TEXT SHOWN -
****
Moody's affirms CTBC Financial's ratings; outlook negative

 The document has been translated in other languages

09 Aug 2013

Hong Kong, August 09, 2013 -- Moody's Investors Service has affirmed the long-term foreign currency A3 issuer rating of CTBC Financial Holding Co., Ltd. (CTBC FHC) while revised its rating outlook to negative from stable.

Moody's also has affirmed the ratings of CTBC Bank Co., Ltd. and Chinatrust Commercial Bank, Hong Kong Branch with a stable outlook.

The rating action follows a recent acquisition by CTBC FHC and also considers broader trends in the company's overall credit profile.

RATINGS RATIONALE

CTBC FHC

On 31 July 2013, CTBC FHC said that its Board of Directors had approved the acquisition of 100% of the Taiwan branch of Manulife (International) Limited (Manulife Taiwan, unrated) for TWD724 million (about $24.2 million) in cash. Manulife Taiwan will be consolidated with CTBC Life Insurance Co., Ltd. (unrated), which was formerly the Taiwanese subsidiary of MetLife Inc. (A3 negative) and acquired by CTBC FHC in November 2011.

While the deal is subject to regulatory approvals, CTBC FHC expects to complete the transaction in November 2013.

"CTBC FHC's rating was affirmed because the acquisition will account for only 0.41% of the firm's equity as of March 2013 and is still mainly dependent on the performance of CTBC Bank, which maintains its bank-centric status. In addition, CTBC FHC's double leverage is likely to remain at a healthy level after the acquisition," says Ginger Kao, a Moody's Analyst.
****
DATA PROVIDED -
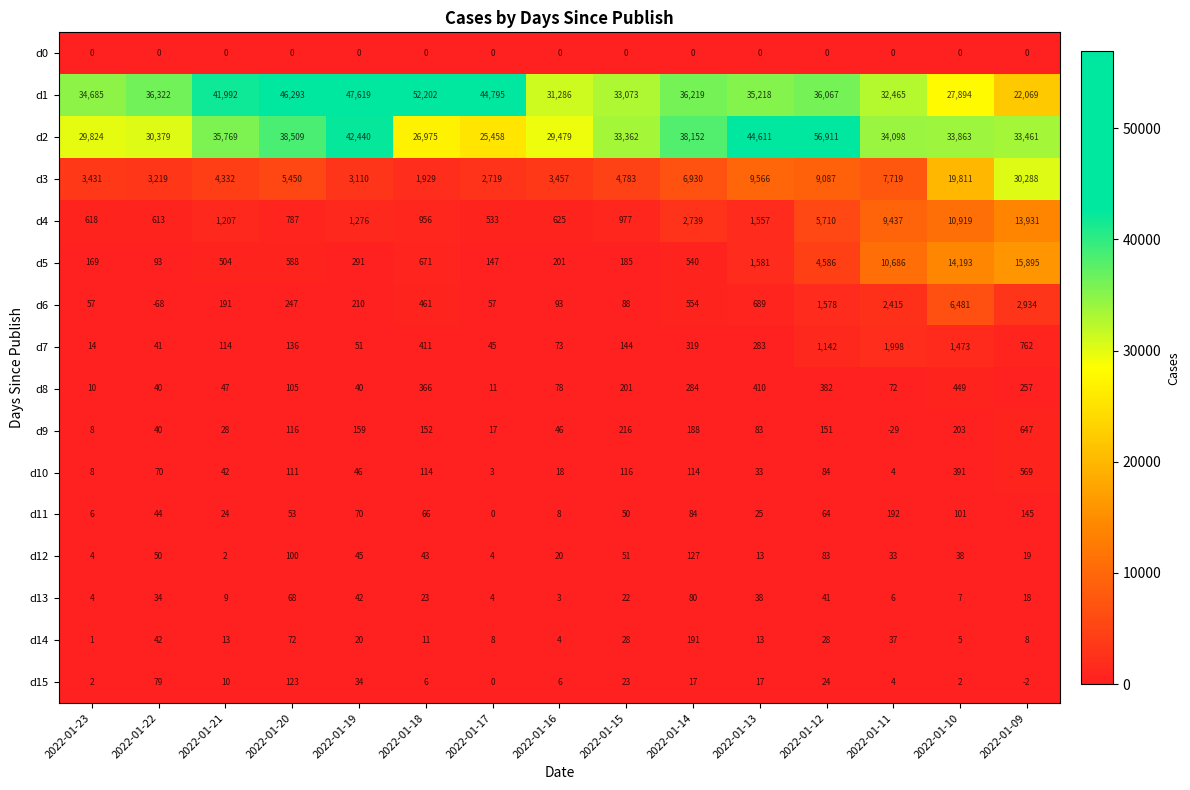

Rank the series at 2022-01-16 from lowest to highest value.

d0, d13, d14, d15, d11, d10, d12, d9, d7, d8, d6, d5, d4, d3, d2, d1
****
Continue the piece on Moody's rating action for CTBC Financial from the point where it stops.

"The negative rating outlook, however, reflects our concerns that CTBC FHC's growth ambitions could increase the group's risk profile over time. More specifically, the growth focus could be on the non-banking business, where we believe financial strength is likely to be weaker and government support is less certain," she adds.

CTBC FHC's non-banking business, mainly in life insurance and securities, represented 9% of the group's total consolidated assets in 1Q 2013, increased from 8% in 2012 and 6% in 2011. Moody's would view growth of CTBC FHC's non-banking assets to over 10% of group assets to materially start altering the risk profile of the group.

In the past two years, CTBC FHC has been seeking expansion through acquisitions to better compete with its Taiwanese peers, particularly in terms of supplementing the life insurance and asset management arms to the group. While there are benefits in the form of business diversification and cross-selling opportunities for CTBC FHC, additional capital would likely be necessary over time to support business growth at these subsidiaries.

Due to the highly competitive market in Taiwan and the group's growth ambitions, an upgrade of CTBC FHC's rating is unlikely in the near term, as highlighted by the negative rating outlook.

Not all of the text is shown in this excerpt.